:: Document extract ::
>>>
August 30, 2020 | Worship

With our routines and world upended by the Shelter in Place Order that affects all of California, we are looking for ways to stay connected during a mandate to physically stay apart from one another. This is a continuation of our time together, even though we’re in different spaces.


Opening Hymn • O For a Thousand Tongues to Sing 

Opening Prayer

Lay Leader: Sandy Chaille

Reading From the Hebrew Scriptures Jeremiah 15:15-21

Lay Leader: Sandy Chaille

Special Music • Psalm 78 Today • Mary Jo Renner

Tithes and Offerings

Checks can be mailed to:
Grace Community Church
C/O Rene Horton
P.O. Box 368
Auberry, CA 93602

Epistle Reading • Romans 12:9-21

Lay Leader: Sandy Chaille

Time for Families • Body Prayer

This week’s spiritual practice for families is to try praying with our whole body. I have shared a video from Traci Smith, a presbyterian pastor and the writer of Faithful Families: Creating Sacred Spaces at Home. This is one example of how we can use our entire body to pray, are there other prayers your family uses that you could add movement to? Ask your children for a short prayer. It can be as simple as “Thank you God for this awesome day!” Then take turns practicing in a variety of positions, like the children in the above video are doing. Ask them which they liked the best, and which they liked the least.

This spiritual practice was adapted from Faithful Families by Traci Smith. “Bodily Prayers,” page 168.

The Children’s Time will be a Time for Families for a few weeks as we explore ways for families to deepen their spiritual practice at home. All are welcome to join in on this, and if you would like to receive mailings with more details on spiritual practices, no children are necessary, just email me to get on the list (and make sure I have your address!) and you are welcome to delve deeper into your spiritual life at home with us!

Gospel Reading • Matthew 16:21-28

Lay Leader: Sandy Chaille

Church at Prayer and The Lord’s Prayer

All are invited to email me prayer requests for next week’s prayer, or to get in touch any time during the week. We are in the midst of an unprecidented global event, and I am available as a compassionate ear if you find you need to talk through what’s going on.

Hymn • Let There Be Peace On Earth

The Message

Sermon Transcript

There’s something I’ve heard a lot of families really love to do. It’s something that brings them closer, that creates the cherished memories that they’ll carry with them throughout the years. It strengthens bonds, leads to howling laughter, and I’m sure it probably teaches a few lessons in cooperation, humility, and grace. Except it’s something I’m better off not doing, and I’m really bad at.
<<<
:: Recorded data ::
>>>
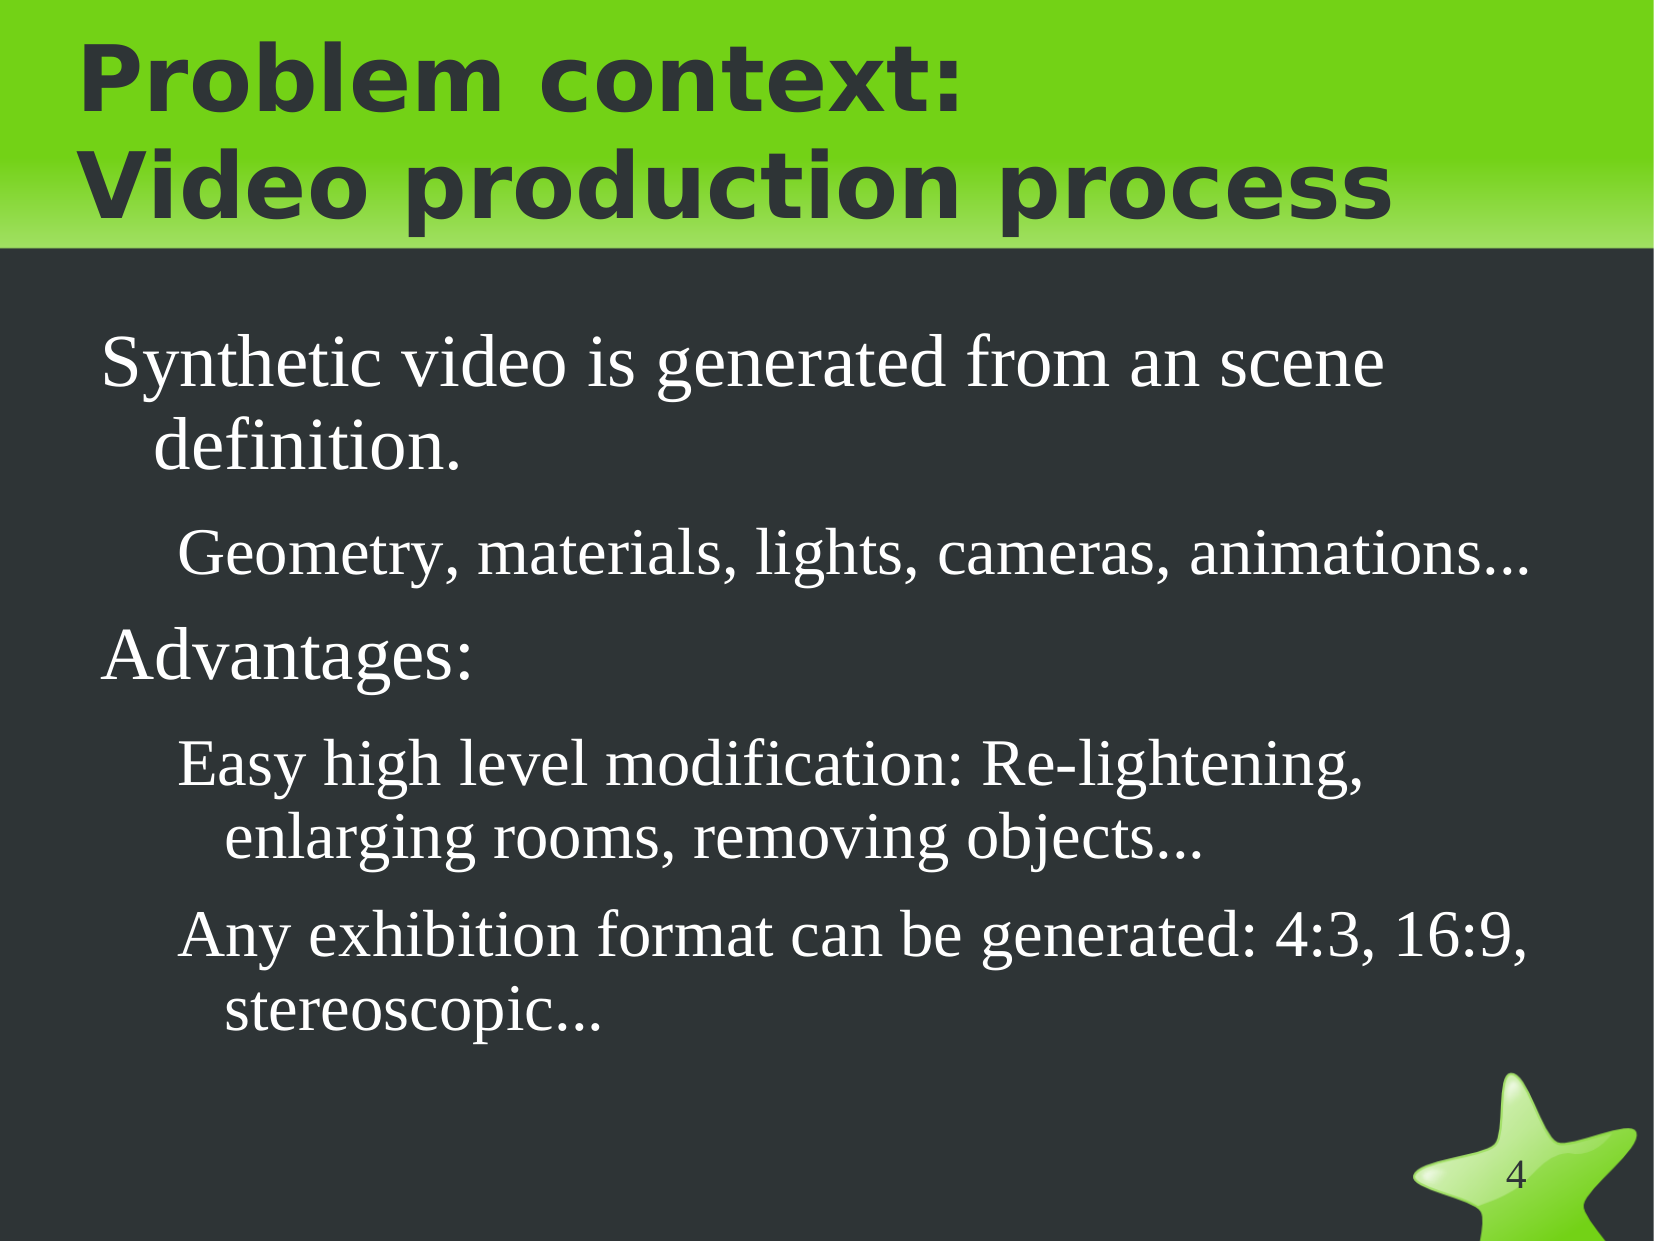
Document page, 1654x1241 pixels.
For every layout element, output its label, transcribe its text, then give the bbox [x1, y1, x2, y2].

title Problem context: Video production process [76, 25, 1565, 240]
picture [0, 0, 1654, 1241]
list Synthetic video is generated from an scene definition. Geometry, materials, lights, cameras, animations... Advantages: Easy high level modification: Re-lightening, enlarging rooms, removing objects... Any exhibition format can be generated: 4:3, 16:9, stereoscopic... [82, 319, 1571, 1184]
<<<
:: Task instructions ::
- a) Could you reproduce the worship service page word for word, everything from "Sermon Transcript" down to "really bad at."?
- b) Can you carry the sermon on the worship service page forward from its last sentence?
The listing plays no part here.

:: Responses for each task ::
- a)
Sermon Transcript

There’s something I’ve heard a lot of families really love to do. It’s something that brings them closer, that creates the cherished memories that they’ll carry with them throughout the years. It strengthens bonds, leads to howling laughter, and I’m sure it probably teaches a few lessons in cooperation, humility, and grace. Except it’s something I’m better off not doing, and I’m really bad at.

- b)
What is this wonderful activity? Family game nights.

They seem like a great idea, I’ll pull the scrabble board out with the best of intentions. And then someone else manages to get a triple word score using the letter Q somehow, and I become enraged, a creature from my own worst nightmares: I become a very, very sore loser. I love to win. I even struggle with tic-tac-toe as I’m playing with my first grader, and I have to remind myself that there is no trophy for moms who mercilessly win every round against their small child.

I’d love to think that this is just my own personal issue, however, as I look around it becomes pretty clear that this desire to win is a product of the culture I come from. As Americans, victory and dominance are deeply embedded into our value system. Don’t believe me? Think about whichever presidential candidate you’re planning on voting for. Now, imagine that the candidate you do not want wins by a landslide. How are you feeling? If you’re like many of the folks I’ve been talking to representing both of the major political parties, you’re probably feeling sick and a little ragey. We don’t like defeat. Our sports teams can even give us similar responses. When I found out that my husband liked…I can’t even say it out loud, well, I’m a Giants fan, so…, anyway, I was shocked, befuddled, and immediately forbade any talk of *that* team winning if it also meant that my team is losing. We hear of fights breaking out, violence happening at events when the fans of rival teams get a little too wrapped up in this cultural value of victory. Even those of us who don’t get disproportionately attached to board game wins can fall into the trap of pursuing success above all else.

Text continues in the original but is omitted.